** Opening DATA FOR THIS EXERCISE block **

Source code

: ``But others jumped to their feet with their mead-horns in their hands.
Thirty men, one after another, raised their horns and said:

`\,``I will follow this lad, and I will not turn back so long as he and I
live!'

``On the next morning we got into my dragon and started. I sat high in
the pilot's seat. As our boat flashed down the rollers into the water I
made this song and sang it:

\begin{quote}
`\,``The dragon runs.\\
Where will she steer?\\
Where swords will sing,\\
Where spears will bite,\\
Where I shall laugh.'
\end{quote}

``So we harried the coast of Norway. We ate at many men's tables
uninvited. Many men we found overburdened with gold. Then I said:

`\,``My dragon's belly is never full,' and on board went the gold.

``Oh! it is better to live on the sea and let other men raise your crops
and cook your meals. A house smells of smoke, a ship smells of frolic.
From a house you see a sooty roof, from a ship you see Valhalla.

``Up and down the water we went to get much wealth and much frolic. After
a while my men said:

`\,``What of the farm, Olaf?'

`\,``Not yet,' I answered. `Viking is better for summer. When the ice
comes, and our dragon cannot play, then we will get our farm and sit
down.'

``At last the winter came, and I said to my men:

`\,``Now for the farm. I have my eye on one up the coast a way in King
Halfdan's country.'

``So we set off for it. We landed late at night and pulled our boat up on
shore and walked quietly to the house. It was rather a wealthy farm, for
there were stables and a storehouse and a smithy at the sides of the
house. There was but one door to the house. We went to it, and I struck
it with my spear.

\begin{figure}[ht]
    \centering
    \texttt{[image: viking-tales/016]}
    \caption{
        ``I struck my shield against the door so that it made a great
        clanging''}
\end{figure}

** Closing DATA FOR THIS EXERCISE block **

Everything from the line containing "uninvited. Many men" through the line containing "and cook your" in the material above should be retyped exactly, both ends included, and nothing more.

EXERCISE OUTPUT:
uninvited. Many men we found overburdened with gold. Then I said:

`\,``My dragon's belly is never full,' and on board went the gold.

``Oh! it is better to live on the sea and let other men raise your crops
and cook your meals. A house smells of smoke, a ship smells of frolic.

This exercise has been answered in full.